The impoverished Philippine and Sri Lankan refugees helped the former National Security Agency contractor evade authorities in 2013 by hiding him in their cramped homes after he initiated one of the largest data leaks in US history.
They have spent years hoping the Hong Kong government would recognise their cases and save them from being sent back to their home countries where they say they were persecuted.
They now face deportation.
"These are good people that were driven from their homes by torture, rape, abuse, blackmail and war, circumstances that are really difficult for us to imagine," Snowden said in a video released today.
"Now what they're facing is a transparent injustice from the very people that they asked to protect them," he said.
He has been living in exile in Russia since the summer of 2013. Russia's immigration service in January extended Snowden's residency permit to 2020.
After leaving his initial Hong Kong hotel bolthole for fear of being discovered, he went underground, fed and looked after by the refugees for around two weeks.

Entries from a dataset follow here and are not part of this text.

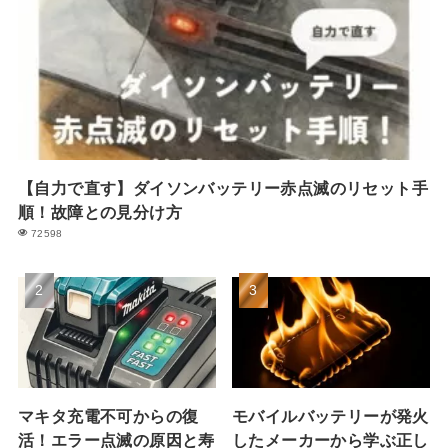
【自力で直す】ダイソンバッテリー赤点滅のリセット手
順！故障との見分け方
72598
マキタ充電不可からの復
モバイルバッテリーが発火
活！エラー点滅の原因と寿
したメーカーから学ぶ正し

Their stories only emerged late last year.
The refugees' lawyer, Robert Tibbo has called the decision by Hong Kong authorities "completely unreasonable", and said he had less than two weeks to submit appeals before the families were deported.
Hong Kong is not a signatory to the UN's refugee convention and does not grant asylum.
However, it is bound by the UN Convention against Torture and Other Cruel, Inhuman or Degrading Treatment or Punishment (UNCAT) and considers claims for protection based on those grounds.
One of the refugees, Vanessa Rodel from the Philippines, who lives in Hong Kong with her five-year-old daughter, broke down over the news of the decision.
Another of the refugees, Ajith Pushpakumara from Sri Lanka, told AFP the government had "taken his whole life".